The Rotten State of Egypt is too
Powerless and Corrupt to Act
by Robert Fisk
The Independent, January 4, 2009
There was a day when we worried about
the "Arab masses" - the millions of "ordinary"
Arabs on the streets of Cairo, Kuwait, Amman, Beirut - and their
reaction to the constant bloodbaths in the Middle East. Could
Anwar Sadat restrain the anger of his people? And now - after
three decades of Hosni Mubarak - can Mubarak (or "La Vache
Qui Rit", as he is still called in Cairo) restrain the anger
of his people? The answer, of course, is that Egyptians and Kuwaitis
and Jordanians will be allowed to shout in the streets of their
capitals - but then they will be shut down, with the help of the
tens of thousands of secret policemen and government militiamen
who serve the princes and kings and elderly rulers of the Arab
world.
Egyptians demand that Mubarak open the
Rafah crossing-point into Gaza, break off diplomatic relations
with Israel, even send weapons to Hamas. And there is a kind of
perverse beauty in listening to the response of the Egyptian government:
why not complain about the three gates which the Israelis refuse
to open? And anyway, the Rafah crossing-point is politically controlled
by the four powers that produced the "road map" for
peace, including Britain and the US. Why blame Mubarak?

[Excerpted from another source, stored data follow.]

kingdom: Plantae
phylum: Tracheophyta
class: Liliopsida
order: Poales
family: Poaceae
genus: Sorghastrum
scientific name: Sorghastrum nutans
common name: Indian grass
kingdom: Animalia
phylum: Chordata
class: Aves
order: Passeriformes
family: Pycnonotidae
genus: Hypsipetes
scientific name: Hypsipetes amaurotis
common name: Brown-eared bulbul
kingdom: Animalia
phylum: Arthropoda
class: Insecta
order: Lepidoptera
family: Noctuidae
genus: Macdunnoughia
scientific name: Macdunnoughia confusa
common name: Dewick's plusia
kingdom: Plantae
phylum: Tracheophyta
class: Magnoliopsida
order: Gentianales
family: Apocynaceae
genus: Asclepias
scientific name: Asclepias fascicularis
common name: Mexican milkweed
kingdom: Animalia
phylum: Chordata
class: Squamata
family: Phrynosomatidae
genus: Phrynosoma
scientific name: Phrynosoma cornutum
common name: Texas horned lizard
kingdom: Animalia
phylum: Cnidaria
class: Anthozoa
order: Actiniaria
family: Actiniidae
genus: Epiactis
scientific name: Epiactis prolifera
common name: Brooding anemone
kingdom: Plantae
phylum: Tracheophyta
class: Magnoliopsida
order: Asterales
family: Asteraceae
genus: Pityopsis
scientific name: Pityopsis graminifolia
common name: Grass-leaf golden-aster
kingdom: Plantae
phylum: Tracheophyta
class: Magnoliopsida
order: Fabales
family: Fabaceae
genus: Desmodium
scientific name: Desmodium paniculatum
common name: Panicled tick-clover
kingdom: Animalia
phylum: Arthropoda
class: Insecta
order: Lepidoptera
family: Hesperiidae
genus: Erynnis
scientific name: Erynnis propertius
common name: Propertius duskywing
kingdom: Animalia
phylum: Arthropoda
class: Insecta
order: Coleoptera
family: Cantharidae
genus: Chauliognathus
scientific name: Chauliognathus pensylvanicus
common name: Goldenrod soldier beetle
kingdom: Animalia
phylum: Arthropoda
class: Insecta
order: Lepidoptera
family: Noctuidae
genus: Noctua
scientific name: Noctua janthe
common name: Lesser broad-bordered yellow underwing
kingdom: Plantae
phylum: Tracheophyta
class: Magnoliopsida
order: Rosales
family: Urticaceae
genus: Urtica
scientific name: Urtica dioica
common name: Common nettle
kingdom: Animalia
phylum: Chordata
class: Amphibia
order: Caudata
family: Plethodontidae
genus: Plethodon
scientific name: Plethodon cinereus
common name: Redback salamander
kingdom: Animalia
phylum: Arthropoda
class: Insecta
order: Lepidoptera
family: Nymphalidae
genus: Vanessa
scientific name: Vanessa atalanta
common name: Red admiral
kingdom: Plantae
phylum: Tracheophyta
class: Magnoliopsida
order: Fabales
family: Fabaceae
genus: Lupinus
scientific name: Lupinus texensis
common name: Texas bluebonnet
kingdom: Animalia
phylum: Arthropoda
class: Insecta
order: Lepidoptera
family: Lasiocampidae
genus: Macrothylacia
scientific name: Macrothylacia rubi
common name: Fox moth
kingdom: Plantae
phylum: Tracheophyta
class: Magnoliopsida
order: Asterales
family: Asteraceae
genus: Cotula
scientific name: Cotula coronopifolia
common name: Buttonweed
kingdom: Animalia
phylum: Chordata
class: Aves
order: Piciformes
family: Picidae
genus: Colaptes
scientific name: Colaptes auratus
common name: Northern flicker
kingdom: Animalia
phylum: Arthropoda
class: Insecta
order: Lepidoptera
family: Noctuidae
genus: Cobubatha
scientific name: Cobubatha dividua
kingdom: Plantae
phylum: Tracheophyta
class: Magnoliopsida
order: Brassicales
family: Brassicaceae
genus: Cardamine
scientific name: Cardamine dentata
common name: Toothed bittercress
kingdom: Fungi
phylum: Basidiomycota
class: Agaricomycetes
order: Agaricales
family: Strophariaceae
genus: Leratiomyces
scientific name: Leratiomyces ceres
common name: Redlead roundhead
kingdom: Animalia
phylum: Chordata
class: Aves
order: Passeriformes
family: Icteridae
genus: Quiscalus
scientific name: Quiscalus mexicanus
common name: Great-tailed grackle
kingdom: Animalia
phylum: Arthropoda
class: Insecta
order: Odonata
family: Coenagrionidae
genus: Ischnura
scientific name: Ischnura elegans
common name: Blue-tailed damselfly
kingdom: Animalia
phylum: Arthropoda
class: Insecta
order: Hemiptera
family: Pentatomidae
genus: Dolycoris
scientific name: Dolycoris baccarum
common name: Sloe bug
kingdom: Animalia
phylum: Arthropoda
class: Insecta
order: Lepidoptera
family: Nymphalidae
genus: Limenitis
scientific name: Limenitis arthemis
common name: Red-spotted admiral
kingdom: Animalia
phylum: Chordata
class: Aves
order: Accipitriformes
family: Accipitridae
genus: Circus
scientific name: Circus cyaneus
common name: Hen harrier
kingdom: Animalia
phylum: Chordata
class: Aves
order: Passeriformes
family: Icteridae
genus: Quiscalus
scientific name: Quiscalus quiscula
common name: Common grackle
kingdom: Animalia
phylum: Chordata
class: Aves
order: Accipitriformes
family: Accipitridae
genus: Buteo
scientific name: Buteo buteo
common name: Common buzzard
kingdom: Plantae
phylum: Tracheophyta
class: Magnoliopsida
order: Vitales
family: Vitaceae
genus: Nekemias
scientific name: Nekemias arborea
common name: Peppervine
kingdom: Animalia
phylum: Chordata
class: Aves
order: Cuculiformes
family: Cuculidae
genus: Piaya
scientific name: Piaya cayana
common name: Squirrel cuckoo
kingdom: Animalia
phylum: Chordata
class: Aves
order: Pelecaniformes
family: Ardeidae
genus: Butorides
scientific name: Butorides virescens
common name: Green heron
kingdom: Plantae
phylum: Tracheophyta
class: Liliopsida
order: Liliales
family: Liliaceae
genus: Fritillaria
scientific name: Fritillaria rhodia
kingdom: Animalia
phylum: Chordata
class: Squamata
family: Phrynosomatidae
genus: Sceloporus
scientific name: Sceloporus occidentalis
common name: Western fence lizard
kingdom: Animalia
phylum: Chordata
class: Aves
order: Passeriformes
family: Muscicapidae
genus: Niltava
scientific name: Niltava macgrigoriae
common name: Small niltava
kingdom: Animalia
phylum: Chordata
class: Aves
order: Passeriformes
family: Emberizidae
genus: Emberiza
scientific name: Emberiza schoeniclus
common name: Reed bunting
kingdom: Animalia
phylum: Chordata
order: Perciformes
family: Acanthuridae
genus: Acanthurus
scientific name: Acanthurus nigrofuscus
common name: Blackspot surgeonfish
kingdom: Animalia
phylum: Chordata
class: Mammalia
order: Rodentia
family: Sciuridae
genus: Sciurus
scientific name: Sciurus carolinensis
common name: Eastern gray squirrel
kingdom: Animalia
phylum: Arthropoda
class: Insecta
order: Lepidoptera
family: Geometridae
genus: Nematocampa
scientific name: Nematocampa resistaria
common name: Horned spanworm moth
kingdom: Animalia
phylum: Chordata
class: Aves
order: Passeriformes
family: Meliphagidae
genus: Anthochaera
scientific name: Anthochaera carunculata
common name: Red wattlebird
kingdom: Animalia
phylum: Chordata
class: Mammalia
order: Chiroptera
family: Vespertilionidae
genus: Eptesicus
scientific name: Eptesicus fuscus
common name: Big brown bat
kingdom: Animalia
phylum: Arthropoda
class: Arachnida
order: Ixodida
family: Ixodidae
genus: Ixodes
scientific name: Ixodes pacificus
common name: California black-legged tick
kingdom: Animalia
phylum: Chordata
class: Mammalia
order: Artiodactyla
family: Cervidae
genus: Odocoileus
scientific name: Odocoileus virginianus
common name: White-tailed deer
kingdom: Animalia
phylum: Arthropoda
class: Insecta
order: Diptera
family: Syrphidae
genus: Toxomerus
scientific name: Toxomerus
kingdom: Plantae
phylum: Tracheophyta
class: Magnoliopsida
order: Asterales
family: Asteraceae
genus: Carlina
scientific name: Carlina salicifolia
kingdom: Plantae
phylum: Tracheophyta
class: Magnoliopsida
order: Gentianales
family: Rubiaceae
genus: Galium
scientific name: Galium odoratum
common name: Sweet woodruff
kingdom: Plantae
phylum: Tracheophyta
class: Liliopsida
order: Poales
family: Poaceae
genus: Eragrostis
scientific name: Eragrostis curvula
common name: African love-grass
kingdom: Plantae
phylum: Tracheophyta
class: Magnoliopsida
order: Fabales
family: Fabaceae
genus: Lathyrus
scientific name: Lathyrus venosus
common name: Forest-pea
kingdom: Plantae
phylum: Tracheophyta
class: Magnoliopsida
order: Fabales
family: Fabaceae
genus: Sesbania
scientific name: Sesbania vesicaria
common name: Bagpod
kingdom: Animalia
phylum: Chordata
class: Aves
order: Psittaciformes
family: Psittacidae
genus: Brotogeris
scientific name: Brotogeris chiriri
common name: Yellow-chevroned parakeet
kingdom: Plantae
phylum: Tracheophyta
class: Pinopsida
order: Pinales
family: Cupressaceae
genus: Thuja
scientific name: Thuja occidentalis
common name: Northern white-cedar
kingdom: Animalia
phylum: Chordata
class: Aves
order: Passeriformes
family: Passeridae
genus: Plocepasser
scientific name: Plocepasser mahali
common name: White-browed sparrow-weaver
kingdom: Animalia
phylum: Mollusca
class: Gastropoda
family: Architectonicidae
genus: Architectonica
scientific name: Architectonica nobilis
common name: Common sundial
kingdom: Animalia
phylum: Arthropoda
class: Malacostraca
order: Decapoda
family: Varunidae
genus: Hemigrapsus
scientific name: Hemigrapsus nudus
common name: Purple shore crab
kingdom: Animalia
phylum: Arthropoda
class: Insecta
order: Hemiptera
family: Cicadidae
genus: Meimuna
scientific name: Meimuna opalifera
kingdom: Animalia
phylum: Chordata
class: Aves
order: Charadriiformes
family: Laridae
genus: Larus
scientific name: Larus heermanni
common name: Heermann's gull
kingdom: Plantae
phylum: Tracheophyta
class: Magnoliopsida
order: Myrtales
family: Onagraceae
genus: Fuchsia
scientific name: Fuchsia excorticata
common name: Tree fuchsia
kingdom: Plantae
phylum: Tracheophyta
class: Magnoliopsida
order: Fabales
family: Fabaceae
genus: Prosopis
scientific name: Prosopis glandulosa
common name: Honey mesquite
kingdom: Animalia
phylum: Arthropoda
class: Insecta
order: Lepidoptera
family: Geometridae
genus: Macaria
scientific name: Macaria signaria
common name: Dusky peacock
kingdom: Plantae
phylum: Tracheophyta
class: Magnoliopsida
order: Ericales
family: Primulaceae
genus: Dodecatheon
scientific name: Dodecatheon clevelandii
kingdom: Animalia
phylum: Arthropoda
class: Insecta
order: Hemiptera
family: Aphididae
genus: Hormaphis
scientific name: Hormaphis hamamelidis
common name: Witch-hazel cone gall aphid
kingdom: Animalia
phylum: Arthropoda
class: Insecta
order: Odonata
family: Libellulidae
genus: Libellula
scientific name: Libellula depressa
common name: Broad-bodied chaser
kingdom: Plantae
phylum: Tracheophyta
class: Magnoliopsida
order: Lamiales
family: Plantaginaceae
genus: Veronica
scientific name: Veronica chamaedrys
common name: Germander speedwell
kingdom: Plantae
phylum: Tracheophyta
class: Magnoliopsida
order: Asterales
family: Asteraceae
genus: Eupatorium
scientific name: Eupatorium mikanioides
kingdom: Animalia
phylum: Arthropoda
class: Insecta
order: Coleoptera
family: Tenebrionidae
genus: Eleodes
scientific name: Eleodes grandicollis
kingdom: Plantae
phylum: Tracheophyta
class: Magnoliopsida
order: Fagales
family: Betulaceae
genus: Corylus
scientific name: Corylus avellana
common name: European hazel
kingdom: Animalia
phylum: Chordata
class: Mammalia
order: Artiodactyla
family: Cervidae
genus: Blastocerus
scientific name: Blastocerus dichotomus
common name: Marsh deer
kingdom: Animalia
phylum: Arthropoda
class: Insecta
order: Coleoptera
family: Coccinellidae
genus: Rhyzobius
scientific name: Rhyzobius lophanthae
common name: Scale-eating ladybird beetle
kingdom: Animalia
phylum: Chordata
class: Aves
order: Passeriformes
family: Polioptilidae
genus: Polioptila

To admit that Egypt can't even open its
sovereign border without permission from Washington tells you
all you need to know about the powerlessness of the satraps that
run the Middle East for us.
Open the Rafah gate - or break off relations
with Israel - and Egypt's economic foundations crumble. Any Arab
leader who took that kind of step will find that the West's economic
and military support is withdrawn. Without subventions, Egypt
is bankrupt. Of course, it works both ways. Individual Arab leaders
are no longer going to make emotional gestures for anyone. When
Sadat flew to Jerusalem - "I am tired of the dwarves,"
he said of his fellow Arab leaders - he paid the price with his
own blood at the Cairo reviewing-stand where one of his own soldiers
called him a "Pharaoh" before shooting him dead.
The true disgrace of Egypt, however, is
not in its response to the slaughter in Gaza. It is the corruption
that has become embedded in an Egyptian society where the idea
of service - health, education, genuine security for ordinary
people - has simply ceased to exist. It's a land where the first
duty of the police is to protect the regime, where protesters
are beaten up by the security police, where young women objecting
to Mubarak's endless regime - likely to be passed on caliph-like
to his son Gamal, whatever we may be told - are sexually molested
by plain-clothes agents, where prisoners in the Tora-Tora complex
are forced to rape each other by their guards.
There has developed in Egypt a kind of
religious facade in which the meaning of Islam has become effaced
by its physical representation. Egyptian civil "servants"
and government officials are often scrupulous in their religious
observances - yet they tolerate and connive in rigged elections,
violations of the law and prison torture. A young American doctor
described to me recently how in a Cairo hospital busy doctors
merely blocked doors with plastic chairs to prevent access to
patients. In November, the Egyptian newspaper Al-Masry al-Youm
reported how doctors abandoned their patients to attend prayers
during Ramadan.
And amid all this, Egyptians have to live
amid daily slaughter by their own shabby infrastructure. Alaa
al-Aswani wrote eloquently in the Cairo paper Al-Dastour that
the regime's "martyrs" outnumber all the dead of Egypt's
wars against Israel - victims of railway accidents, ferry sinkings,
the collapse of city buildings, sickness, cancers and pesticide
poisonings - all victims, as Aswani says, "of the corruption
and abuse of power". Opening the Rafah border-crossing for
wounded Palestinians - the Palestinian medical staff being pushed
back into their Gaza prison once the bloodied survivors of air
raids have been dumped on Egyptian territory - is not going to
change the midden in which Egyptians themselves live.
Sayed Hassan Nasrallah, the Hizbollah
secretary general in Lebanon, felt able to call on Egyptians to
"rise in their millions" to open the border with Gaza,
but they will not do so. Ahmed Aboul Gheit, the feeble Egyptian
Foreign Minister, could only taunt the Hizbollah leaders by accusing
them of trying to provoke "an anarchy similar to the one
they created in their own country."
But he is well-protected. So is President
Mubarak.
Egypt's malaise is in many ways as dark
as that of the Palestinians. Its impotence in the face of Gaza's
suffering is a symbol of its own political sickness.